The team doesn’t operate in long model cycles; every change goes through live A/B testing, giving them fine-grained feedback on feature effectiveness and model performance. “Almost every change we make ends up as an A/B test, from the color of a button to which feature or model we use,” Sheffer said. “We compare performance. We’re a data-driven company, always looking to improve company performance incrementally.” This creates a tight feedback loop: new features are created, tested, and deployed fast, with minimal engineering overhead. “We wanted to reduce the time it takes from idea to implementation.We wanted to allow data scientists to do this independently,” he explained. “The data scientist can go in, create their own features, and make them available for training and for production.”

The feature store behind Arpeely’s millisecond decisions

Arpeely’s decision to use Aerospike wasn’t about theory, but about hitting performance benchmarks that most databases couldn’t touch. With more than 1 billion auctions per day, 300+ real-time features, and latency budgets under 10 milliseconds, its infrastructure needed to be purpose-built for high-throughput, low-latency operations at scale.

Aerospike not only met that requirement, it beat it. “Today, we run a cluster,” Sheffer said. “It handles 100,000 writes per second, 2.4 million reads per second, time series data for users, retrieved in under 3 milliseconds. Our latency right now is under 3 milliseconds for 99% of queries.” That sub-3ms latency, even under extremely high read volume, makes it possible to serve hundreds of features per user, on demand, without cutting into model execution time.

But raw performance isn’t the only reason Arpeely standardized on Aerospike. It also reduced the engineering complexity around scaling. “The beauty of it is that it scales really well,” Sheffer said. “Aerospike is really efficient in terms of CPU and RAM consumption. You don’t need a massive cluster to do something that’s really impressive.”

That efficiency translated into cost savings and architectural simplicity. Arpeely didn’t need to overprovision to hit its service level agreements; the performance curve was flat enough to scale predictably as the business grew. “The system can take a lot more load than we’re currently pushing it,” Sheffer said. “We’re not close to its limits. That’s a good thing.”

It also gave the team confidence to push features into production faster, knowing that latency wouldn’t become a bottleneck during real-time inference. From an operational standpoint, Aerospike also reduced the load on Arpeely’s site reliability and infrastructure engineers. The system ran predictably under pressure, and maintenance overhead was low. “It’s very stable. We’ve had very few issues,” Sheffer said. “It’s been really good for our production use cases.”
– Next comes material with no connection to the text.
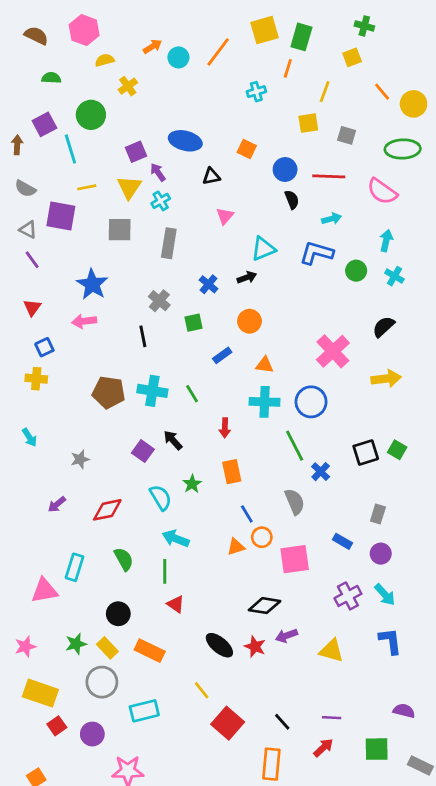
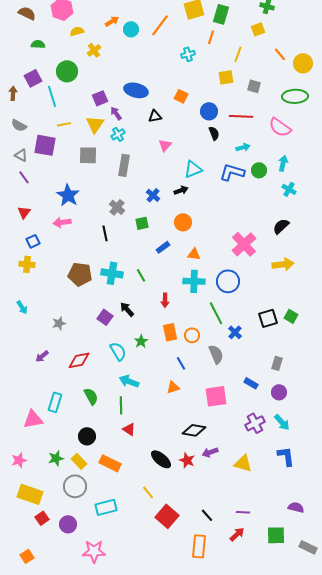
green circle: (356, 271) -> (259, 170), moved
orange circle: (262, 537) -> (192, 335), moved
Why Arpeely’s ML models run faster and smarter

All of this made Aerospike not just a fast database, but the foundation of Arpeely’s real-time ML architecture. Without it, the feature store wouldn’t be fast enough to serve the models. And without those models, Arpeely couldn’t bid with the speed or intelligence its business demands.

For Arpeely, personalization isn’t optional; it’s the whole product. Every auction is a chance to make a better choice. To do that, every part of the system, from feature store to ML model to infrastructure, has to move fast. “We’re only limited by the data we have, and how fast we can access it,” Sheffer said. “With Aerospike, that limit keeps expanding.”